TASK GOAL: Look through the data below. Pick out the lines holding the string "podpory".

====== DATA

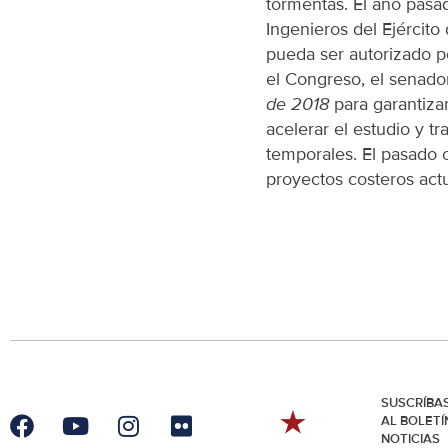
tormentas. El año pasa
Ingenieros del Ejército
pueda ser autorizado p
el Congreso, el senado
de 2018
para garantizar
acelerar el estudio y tr
temporales. El pasado 
proyectos costeros actu
SUSCRÍBA
AL BOLETÍ
NOTICIAS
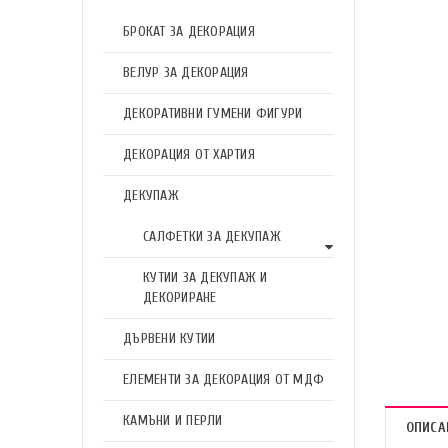
БРОКАТ ЗА ДЕКОРАЦИЯ
ВЕЛУР ЗА ДЕКОРАЦИЯ
ДЕКОРАТИВНИ ГУМЕНИ ФИГУРИ
ДЕКОРАЦИЯ ОТ ХАРТИЯ
ДЕКУПАЖ
САЛФЕТКИ ЗА ДЕКУПАЖ
КУТИИ ЗА ДЕКУПАЖ И
ДЕКОРИРАНЕ
ДЪРВЕНИ КУТИИ
ЕЛЕМЕНТИ ЗА ДЕКОРАЦИЯ ОТ МДФ
КАМЪНИ И ПЕРЛИ
ОПИСА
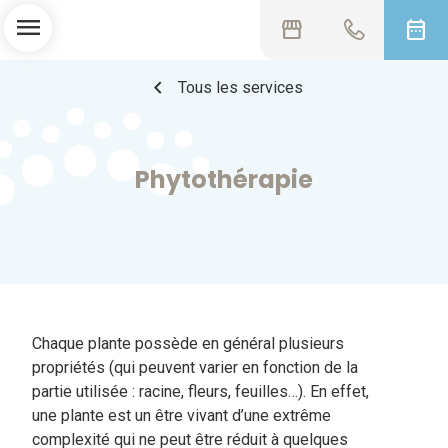
menu
storefront
date_range
chevron_left
Tous les services
Phytothérapie
Chaque plante possède en général plusieurs
propriétés (qui peuvent varier en fonction de la
partie utilisée : racine, fleurs, feuilles…). En effet,
une plante est un être vivant d’une extrême
complexité qui ne peut être réduit à quelques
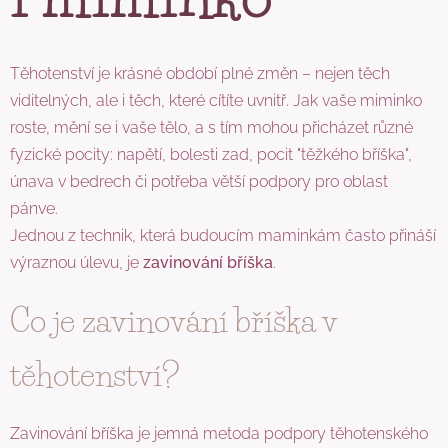
Těhotenství je krásné období plné změn – nejen těch
viditelných, ale i těch, které cítíte uvnitř. Jak vaše miminko
roste, mění se i vaše tělo, a s tím mohou přicházet různé
fyzické pocity: napětí, bolesti zad, pocit "těžkého bříška",
únava v bedrech či potřeba větší podpory pro oblast
pánve.
Jednou z technik, která budoucím maminkám často přináší
výraznou úlevu, je
zavinování bříška
.
Co je zavinování bříška v
těhotenství?
Zavinování bříška je jemná metoda podpory těhotenského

============

WRITTEN ANSWER:
únava v bedrech či potřeba větší podpory pro oblast
Zavinování bříška je jemná metoda podpory těhotenského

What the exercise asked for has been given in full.